Bowman v. Monsanto
October 5, 2012
Case #: 11-796
Court Below: Court of Appeals for the Federal Circuit, 657 F.3d 1341 (2011)
Full Text Opinion: http://www.cafc.uscourts.gov/images/stories/opinions-orders/10-1068.pdf
Patents: Whether patents on seeds containing self-replicating technology are exhausted after an authorized sale.
Petitioner is a farmer who purchased Respondent’s patented herbicide-resistant soybeans from a licensed producer. When he purchased the seed, Petitioner signed an agreement to neither save seed for replanting nor conduct research on the crop. Petitioner grew two crops in a season—the second from non-Respondent seed purchased from a local grain elevator—and conducted experiments for herbicide resistance on the second crop.

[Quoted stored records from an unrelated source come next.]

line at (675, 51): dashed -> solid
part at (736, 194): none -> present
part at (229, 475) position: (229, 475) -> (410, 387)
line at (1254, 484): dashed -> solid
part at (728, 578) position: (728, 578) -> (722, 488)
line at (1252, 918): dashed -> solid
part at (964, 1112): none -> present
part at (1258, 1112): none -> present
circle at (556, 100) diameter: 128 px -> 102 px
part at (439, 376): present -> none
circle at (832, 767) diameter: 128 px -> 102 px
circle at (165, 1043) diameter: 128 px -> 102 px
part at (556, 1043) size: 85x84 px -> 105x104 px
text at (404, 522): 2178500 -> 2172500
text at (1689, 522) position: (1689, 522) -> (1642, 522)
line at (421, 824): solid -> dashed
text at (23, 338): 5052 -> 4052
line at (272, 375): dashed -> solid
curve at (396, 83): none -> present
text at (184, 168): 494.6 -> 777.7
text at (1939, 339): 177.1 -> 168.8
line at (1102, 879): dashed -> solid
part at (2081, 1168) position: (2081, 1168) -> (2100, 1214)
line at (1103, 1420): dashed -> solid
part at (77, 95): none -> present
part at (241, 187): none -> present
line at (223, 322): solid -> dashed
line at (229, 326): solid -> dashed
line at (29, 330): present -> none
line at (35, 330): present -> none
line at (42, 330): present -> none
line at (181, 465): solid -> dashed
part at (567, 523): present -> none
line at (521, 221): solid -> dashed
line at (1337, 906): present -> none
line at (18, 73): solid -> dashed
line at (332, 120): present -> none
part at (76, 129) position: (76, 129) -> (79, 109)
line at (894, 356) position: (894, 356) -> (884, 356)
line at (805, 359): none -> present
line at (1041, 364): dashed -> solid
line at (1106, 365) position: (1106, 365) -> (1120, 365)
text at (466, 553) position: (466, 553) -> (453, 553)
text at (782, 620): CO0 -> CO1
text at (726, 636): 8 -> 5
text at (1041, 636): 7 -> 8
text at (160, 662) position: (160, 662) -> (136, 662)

The lower court concluded that Respondent’s patent rights in the seeds were not exhausted, because each generation of seeds constituted a new infringement on the patent. Were the first sale doctrine to apply to self-replicating technology, the rights of the patent holder would be eviscerated. Additionally, Respondent provided Petitioner actual notice of his infringement. The Court of Appeals for the Federal Circuit affirmed.
On appeal, Petitioner argues that the appellate court decision was inconsistent with the exhaustion doctrine, which he argues owes more to common law contract doctrine than patent law. He also argues that the Federal Circuit improperly expanded patent rights in Mallinckrodt v. Medipart, in which it decided that exhaustion applied only to unconditional sales. Respondent also challenges the appellate court's position that farmers "make" new infringing articles when the seeds they plant generate new seeds.